早すぎる少子高齢化・・韓国、国民年金制度スタートから僅か23年で加入者が減少傾向に

韓国の国民年金は、金大中政権のときにスタートしました。その前には何もなかったのかというと、そうではありません。ただ、加入対象も限られ、加入も義務ではありませんでした。1999年になるまでは、韓国に国民年金があること自体を知らない人も結構いました。それまでは、親の老後は子(特に長男)がなんとかするものだという社会認識が強く、政府はそれを利用し、福祉関連の制度を整備しませんでした。その分、経済発展メインで運用できたという側面もあります。

国民年金加入が義務化されてからも、「あ、これ、義務じゃない」と勘違いする人が多く、また、経済的な理由などで意図的に加入しない人も多く、実際に年金制度が動き出したのは、2000年代になってからです。そう考えてみると、『事実上』ということにはなりますが、韓国の国民年金制度が始まったのはこれから23年前、見方によっては約20年前といことになりますが・・ソウル新聞(2024年1月4日2023年9月3日)の記事によると、2023年、早くも加入者が減少ペースに入りました。いままでも一時的に減少したことはありますが、今回は少子化の影響によるもので、本格的に減少が始まった、一時的なものではない、と専門家たちは話しています。

 

似たような問題は世界各国で起きていると思われますが、これはちょっと早すぎないか、とされています。<<~>>で引用してみます(※同紙は前からこの問題を取り上げており、引用部分は上記の二つの記事を繋げています)。 <<・・全体の国民年金加入者数は昨年9月末基準で2225万411人で、2022年末より24万7408人減ったことが分かった。年末の統計がまだ出ていないが、生産人口の減少などの影響で、昨年を起点に加入者が初めて減少傾向になったと見られる。高齢人口が増え、受給者数(昨年9月末基準)は671万6970人で、最多となった。2022年の年末(664万2643人)、2021年末(607万124人)と比較すると、2年間で60万人近く増えた。専門家は、加入者数が今年から減少傾向に大勢転換すると予想する・・

・・国民年金公団国民年金研究院が6月に発刊した「国民年金中期財政展望(2023~2027)」報告書は、国民年金加入者が昨年を高点に今年は2227万4653人まで1%近く減ると見通した。減少傾向は毎年続き、2027年には2163万6401人で、昨年末比で86万人減るというのが研究院の予想だ。国民年金保険料を納付する加入者が減少または停滞している間も、年金を受ける受給者は急増した・・・・報告書は受給者が2024年に700万人台、2026年に800万人台に上がった後、2027年には905万人に達すると予想している(ソウル新聞)・・>>

 

以下、既出ですがいくつかの関連データをまとめてみますと、韓国の年金受領額は月82万8000ウォンです(韓国経済研究院2021年11月発表、「デイリアン」の記事)。同じ調査方式で、日本は約164万4000ウォンだった、とも。公的年金の場合、月平均受給額は、個人世帯66万9000ウォン、夫婦世帯で118万7000ウォン(日本は個人135万3000ウォン、夫婦226万8000ウォン)。私的年金の月平均受給額の場合、個人世帯15万9000ウォン、夫婦世帯19万7000ウォンで(日本は個人29万1000ウォン、夫婦45万8000ウォン)でした。

-- 課題内容 A --
韓国の国民年金に関する本文によると、韓国の国民年金はどの政権のときに始まりましたか。
-- 課題内容 B --
次の(i)〜(iii)が韓国の国民年金に関する本文の内容と合っているか判定してください。それぞれ「はい」か「いいえ」で答え、根拠となる本文の語句をそのまま引用すること。
(i) 9月末基準の受給者数671万6970人は、過去最多だった。
(ii) 国民年金研究院の報告書は、2027年に受給者が1000万人に達すると予想している。
(iii) 韓国の公的年金の月平均受給額は、夫婦世帯で118万7000ウォンである。
-- 課題内容 C --
韓国の国民年金に関する本文の最後の文に続けて、その先を書いてください。

-- 提供データ --
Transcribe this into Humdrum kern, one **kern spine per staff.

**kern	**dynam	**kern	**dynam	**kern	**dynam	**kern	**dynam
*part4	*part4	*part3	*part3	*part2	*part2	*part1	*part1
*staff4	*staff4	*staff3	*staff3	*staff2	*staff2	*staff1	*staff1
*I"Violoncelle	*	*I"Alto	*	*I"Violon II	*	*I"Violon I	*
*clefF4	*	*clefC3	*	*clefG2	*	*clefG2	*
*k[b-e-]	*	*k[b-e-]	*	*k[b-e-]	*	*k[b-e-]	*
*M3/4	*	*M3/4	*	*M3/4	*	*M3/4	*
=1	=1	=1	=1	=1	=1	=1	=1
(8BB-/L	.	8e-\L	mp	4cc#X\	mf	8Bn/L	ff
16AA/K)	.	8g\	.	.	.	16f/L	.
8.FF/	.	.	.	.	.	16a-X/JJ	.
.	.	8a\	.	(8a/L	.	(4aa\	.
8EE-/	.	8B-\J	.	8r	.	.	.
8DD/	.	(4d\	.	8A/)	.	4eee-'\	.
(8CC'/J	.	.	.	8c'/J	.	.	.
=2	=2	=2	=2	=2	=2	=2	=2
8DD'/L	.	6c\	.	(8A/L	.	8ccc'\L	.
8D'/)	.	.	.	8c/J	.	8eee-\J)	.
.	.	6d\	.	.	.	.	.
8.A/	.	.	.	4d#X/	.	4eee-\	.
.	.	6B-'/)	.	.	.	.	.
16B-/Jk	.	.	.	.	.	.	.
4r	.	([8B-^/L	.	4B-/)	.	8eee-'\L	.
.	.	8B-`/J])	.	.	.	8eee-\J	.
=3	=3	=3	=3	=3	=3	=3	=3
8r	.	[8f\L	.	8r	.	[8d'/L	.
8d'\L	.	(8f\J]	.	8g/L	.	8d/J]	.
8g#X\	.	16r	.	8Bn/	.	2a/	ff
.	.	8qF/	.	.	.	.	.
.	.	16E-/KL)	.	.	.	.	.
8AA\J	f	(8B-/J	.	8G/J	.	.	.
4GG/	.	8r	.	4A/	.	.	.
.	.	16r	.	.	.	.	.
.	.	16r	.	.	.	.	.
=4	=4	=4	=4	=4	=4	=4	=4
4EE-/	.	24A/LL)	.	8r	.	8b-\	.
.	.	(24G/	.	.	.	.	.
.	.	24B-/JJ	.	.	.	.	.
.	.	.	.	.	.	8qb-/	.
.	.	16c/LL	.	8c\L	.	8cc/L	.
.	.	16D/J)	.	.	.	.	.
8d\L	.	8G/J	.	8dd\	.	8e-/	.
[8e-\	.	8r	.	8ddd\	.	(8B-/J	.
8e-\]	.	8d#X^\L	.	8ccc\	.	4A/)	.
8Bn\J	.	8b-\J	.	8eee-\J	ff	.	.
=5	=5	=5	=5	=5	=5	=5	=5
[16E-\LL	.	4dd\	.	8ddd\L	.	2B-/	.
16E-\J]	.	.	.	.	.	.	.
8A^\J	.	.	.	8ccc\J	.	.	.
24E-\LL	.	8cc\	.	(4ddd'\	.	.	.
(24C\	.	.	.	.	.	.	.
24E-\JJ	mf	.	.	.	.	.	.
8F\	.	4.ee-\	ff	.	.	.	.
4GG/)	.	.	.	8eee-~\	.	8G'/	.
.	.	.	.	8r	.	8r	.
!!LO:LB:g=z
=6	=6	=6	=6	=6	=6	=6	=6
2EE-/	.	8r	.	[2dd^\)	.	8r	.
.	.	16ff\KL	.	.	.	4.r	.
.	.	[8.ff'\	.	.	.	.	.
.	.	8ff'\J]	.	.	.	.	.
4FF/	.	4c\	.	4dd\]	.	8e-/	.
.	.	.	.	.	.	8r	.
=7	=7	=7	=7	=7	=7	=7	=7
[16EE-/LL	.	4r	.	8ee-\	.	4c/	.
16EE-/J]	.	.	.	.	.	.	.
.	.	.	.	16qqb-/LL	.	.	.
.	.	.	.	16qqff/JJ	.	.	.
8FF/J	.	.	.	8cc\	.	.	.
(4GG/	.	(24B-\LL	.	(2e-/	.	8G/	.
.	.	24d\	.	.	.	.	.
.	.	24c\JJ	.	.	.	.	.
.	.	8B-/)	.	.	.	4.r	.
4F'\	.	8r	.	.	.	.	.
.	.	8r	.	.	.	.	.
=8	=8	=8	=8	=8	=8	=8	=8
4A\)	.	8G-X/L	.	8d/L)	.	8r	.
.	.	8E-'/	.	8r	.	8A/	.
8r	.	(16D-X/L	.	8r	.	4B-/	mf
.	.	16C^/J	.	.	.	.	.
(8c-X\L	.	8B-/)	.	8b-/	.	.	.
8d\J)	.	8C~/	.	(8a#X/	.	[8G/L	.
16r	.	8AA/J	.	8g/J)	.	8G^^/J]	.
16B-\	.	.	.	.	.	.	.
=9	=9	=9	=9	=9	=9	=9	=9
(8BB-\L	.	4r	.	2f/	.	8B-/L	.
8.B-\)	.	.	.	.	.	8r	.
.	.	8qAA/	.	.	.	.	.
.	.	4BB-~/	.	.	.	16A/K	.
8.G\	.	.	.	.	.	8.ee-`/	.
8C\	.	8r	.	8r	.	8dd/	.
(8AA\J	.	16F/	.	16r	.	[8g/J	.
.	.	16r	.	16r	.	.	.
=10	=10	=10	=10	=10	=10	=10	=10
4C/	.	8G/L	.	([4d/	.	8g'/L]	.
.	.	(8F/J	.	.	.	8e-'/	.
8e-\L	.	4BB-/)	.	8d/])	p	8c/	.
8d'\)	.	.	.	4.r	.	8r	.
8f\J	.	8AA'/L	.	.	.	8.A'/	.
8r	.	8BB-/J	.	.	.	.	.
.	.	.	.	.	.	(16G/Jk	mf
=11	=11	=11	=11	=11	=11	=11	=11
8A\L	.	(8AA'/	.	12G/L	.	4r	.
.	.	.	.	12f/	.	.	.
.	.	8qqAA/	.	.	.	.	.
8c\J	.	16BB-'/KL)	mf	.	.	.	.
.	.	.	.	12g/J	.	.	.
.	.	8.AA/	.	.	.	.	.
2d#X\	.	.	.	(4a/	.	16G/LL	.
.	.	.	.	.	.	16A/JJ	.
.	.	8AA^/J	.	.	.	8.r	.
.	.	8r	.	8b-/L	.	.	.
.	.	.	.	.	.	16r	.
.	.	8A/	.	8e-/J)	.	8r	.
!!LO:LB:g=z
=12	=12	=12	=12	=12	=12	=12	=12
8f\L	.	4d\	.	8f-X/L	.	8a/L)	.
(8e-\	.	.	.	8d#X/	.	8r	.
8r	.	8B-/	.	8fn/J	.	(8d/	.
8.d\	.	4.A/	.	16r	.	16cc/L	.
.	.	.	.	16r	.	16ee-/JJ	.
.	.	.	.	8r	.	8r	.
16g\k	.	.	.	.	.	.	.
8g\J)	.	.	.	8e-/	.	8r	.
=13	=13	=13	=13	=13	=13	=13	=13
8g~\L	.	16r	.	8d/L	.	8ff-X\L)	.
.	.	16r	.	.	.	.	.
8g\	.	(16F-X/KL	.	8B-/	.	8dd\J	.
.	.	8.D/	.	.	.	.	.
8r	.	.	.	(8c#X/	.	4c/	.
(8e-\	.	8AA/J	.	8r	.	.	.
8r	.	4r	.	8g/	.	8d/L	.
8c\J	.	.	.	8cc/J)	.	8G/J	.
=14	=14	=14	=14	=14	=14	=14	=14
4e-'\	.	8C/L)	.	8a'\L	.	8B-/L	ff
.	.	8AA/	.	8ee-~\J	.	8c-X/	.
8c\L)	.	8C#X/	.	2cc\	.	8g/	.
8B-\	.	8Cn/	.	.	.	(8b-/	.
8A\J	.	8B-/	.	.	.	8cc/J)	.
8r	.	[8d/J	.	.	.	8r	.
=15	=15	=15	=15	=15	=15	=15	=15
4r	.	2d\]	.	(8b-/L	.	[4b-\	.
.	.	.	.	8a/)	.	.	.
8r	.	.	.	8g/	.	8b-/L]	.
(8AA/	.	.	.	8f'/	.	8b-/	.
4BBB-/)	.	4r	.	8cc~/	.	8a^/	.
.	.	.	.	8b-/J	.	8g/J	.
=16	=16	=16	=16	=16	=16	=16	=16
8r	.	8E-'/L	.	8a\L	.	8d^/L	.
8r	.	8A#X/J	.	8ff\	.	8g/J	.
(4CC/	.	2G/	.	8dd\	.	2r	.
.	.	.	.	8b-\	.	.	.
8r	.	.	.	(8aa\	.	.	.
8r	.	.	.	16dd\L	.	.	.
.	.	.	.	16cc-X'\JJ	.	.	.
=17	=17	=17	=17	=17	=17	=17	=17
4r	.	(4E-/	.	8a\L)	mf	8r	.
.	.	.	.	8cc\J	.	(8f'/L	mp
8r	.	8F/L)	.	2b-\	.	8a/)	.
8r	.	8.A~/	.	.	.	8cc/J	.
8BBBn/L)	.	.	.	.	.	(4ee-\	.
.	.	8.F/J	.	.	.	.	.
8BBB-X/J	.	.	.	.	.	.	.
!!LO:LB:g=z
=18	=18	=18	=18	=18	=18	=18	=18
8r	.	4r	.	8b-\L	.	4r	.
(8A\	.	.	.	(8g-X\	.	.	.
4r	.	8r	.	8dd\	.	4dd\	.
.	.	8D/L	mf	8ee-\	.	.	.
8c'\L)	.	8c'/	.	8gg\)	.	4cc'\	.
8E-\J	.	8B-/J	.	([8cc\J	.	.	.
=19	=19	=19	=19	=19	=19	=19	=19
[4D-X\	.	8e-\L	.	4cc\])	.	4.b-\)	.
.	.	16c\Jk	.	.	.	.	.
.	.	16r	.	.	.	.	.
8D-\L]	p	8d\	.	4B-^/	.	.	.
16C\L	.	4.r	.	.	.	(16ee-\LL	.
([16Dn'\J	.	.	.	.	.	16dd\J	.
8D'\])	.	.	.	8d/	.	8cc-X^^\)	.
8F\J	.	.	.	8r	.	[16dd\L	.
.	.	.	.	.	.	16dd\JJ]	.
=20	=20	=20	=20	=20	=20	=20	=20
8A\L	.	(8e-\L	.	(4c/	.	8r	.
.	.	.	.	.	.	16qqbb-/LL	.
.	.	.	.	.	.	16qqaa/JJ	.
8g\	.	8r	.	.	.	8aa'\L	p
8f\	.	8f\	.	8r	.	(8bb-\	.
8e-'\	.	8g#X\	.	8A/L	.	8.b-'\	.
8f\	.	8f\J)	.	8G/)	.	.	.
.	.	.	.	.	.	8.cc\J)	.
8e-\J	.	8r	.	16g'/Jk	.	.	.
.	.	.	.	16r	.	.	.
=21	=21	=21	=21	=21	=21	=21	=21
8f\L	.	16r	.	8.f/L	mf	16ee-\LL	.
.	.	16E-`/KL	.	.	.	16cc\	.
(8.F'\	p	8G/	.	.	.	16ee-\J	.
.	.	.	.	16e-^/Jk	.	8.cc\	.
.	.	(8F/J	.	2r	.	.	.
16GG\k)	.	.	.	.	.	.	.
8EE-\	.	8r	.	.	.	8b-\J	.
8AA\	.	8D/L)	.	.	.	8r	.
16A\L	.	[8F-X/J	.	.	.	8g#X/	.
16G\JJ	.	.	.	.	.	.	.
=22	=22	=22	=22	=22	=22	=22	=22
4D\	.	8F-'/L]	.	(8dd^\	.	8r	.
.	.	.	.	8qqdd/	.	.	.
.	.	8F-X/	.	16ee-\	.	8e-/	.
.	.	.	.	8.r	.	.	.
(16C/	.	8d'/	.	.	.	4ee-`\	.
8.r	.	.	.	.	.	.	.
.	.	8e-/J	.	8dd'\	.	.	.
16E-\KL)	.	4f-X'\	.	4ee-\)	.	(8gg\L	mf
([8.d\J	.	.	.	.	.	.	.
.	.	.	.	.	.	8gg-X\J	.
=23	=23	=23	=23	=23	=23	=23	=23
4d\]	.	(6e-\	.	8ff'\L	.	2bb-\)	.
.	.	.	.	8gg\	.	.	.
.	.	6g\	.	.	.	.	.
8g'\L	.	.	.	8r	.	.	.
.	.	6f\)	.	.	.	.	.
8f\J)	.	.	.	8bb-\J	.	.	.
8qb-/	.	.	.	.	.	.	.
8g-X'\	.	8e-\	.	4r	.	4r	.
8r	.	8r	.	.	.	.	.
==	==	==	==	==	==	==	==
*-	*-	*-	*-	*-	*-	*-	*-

-- 回答 A --
金大中政権のときです。

-- 回答 B --
(i) はい。「受給者数(昨年9月末基準)は671万6970人で、最多となった」
(ii) いいえ。「2027年には905万人に達すると予想している」
(iii) はい。「夫婦世帯で118万7000ウォン」

-- 回答 C --
また、55~79歳人口1548万1000人のうち、なにかの年金を受領している人の割合は50.3%(778万3000人)でした。こちらは韓国経済TV(2023年7月25日)のデータで、「加入」ではなく「受領」です。韓国の場合、国民年金は63歳から受領します(68歳からの案が検討されています)。記事時点では最新データとなる統計庁「2023年5月の経済活動人口調査(高齢層付加調査)」によるもので、国民年金、基礎年金、公務員年金、私学年金、軍人年金など公的年金をはじめ、個人年金まで含めたものである、と。最近、青年層の間では「国民年金加入しない方法」についてのノウハウなどが話題になっていると聞きます。